16,5 Grad. Im kleinen Zimmer noch 18 Grad. Ich heize noch nicht. Es gibt Socken, Mützen, Decken, Schals, Tee, Wärmflaschen. Wozu also heizen? Sowieso. Wenn man nachts bei offenem Fenster schläft und die Türen geschlossen hält, ist es im restlichen Teil der Wohnung: wärmer. Ist das Empfinden von Wärme nicht ohnehin – zumindest zu einem Teil – ein Anpassungsvorgang, für den Abwechslung förderlich ist? 

Es ist früh am Morgen. Noch ist es dunkel. Ich knipse das Licht nicht an. Eine kleine Kerze genügt. Besser noch: ganz ohne Leuchte. Warum die Dunkelheit grell übertönen? Wer möchte so abrupt in den Tag befördert werden? Das war doch noch nie gut. Überwachheit ist auch mental ein Energieverlust. Ich finde mich im Dunkeln zurecht. Das ist wie eine kleine Exkursion in das Fundament der eigenen Gewohnheiten. Wir kennen doch die Topografie des Gehäuses, in dem wir leben, auswendig – besser: inwendig. Die Gebrauchsgegenstände des Alltags ebenfalls. Es macht Spaß, auf den Tastsinn zu vertrauen. Es ist möglich, im Dunkeln Tee zu machen, durchs Bad zu gehen, sich anzukleiden. Hell wird es draußen von allein. Ich tappe also im Dunkeln und fange an, und irgendwann ist der Tag da. Ganz von selbst. Niemand muss die Sonne über den Horizont ziehen. Denn auch die Dunkelheit steckt voll neuer Möglichkeiten, Erfahrungen und Gedanken. 

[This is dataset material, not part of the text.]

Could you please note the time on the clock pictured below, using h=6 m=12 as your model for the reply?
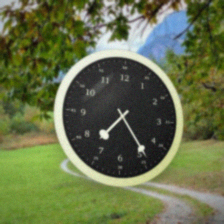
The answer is h=7 m=24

Also erst einmal Tee machen. Die Kanne wird eingewickelt in ein dickes Wolltuch, damit sie warm bleibt. Die Dunkelheit gibt das Tempo vor. Leise. Langsam. Dann waschen. Ja, klar! Wer wird sich denn duschen? Kalt etwa? Warm etwa? Was für eine Verschwendung! Eine Schüssel mit warmem Wasser reicht, und weil es so lange dauert, bis das warme Wasser aus der Leitung kommt, da meine Gastherme so eingestellt ist, dass sie Wasser nicht auf Vorrat heizt, habe ich mehr Wasser in den Wasserkocher getan, als ich für den Tee brauche, und schütte das übrige in eine Schüssel, ein wenig kaltes noch dazu, um mich nicht zu verbrennen. Und dann den selbst gestrickten warmen Waschlappen mit dem schwedischen Muster auf das Gesicht legen. Wunderbar. So schön ist Energiesparen. 

Natürlich ist das Bad nicht geheizt. Aber es gibt einen Rest Sommer in Form eines dieser Poncho-artigen Frotteezelte, die wir mit an den Strand nehmen, um uns in der Öffentlichkeit umziehen zu können, ohne dass andere sich davon gestört fühlen könnten. Das Frotteezelt hält beim Waschen ein bisschen die Kälte ab und so umzeltet kann eine anschließend zum Aufwärmen durch die kalte Wohnung tanzen, bevor sie in ihre kühlen Klamotten schlüpft. Und dann bloß nicht aus Versehen das Waschwasser wegschütten! Es lässt sich ja noch weiterverwenden, zum Nachspülen für die Toilette zum Beispiel. 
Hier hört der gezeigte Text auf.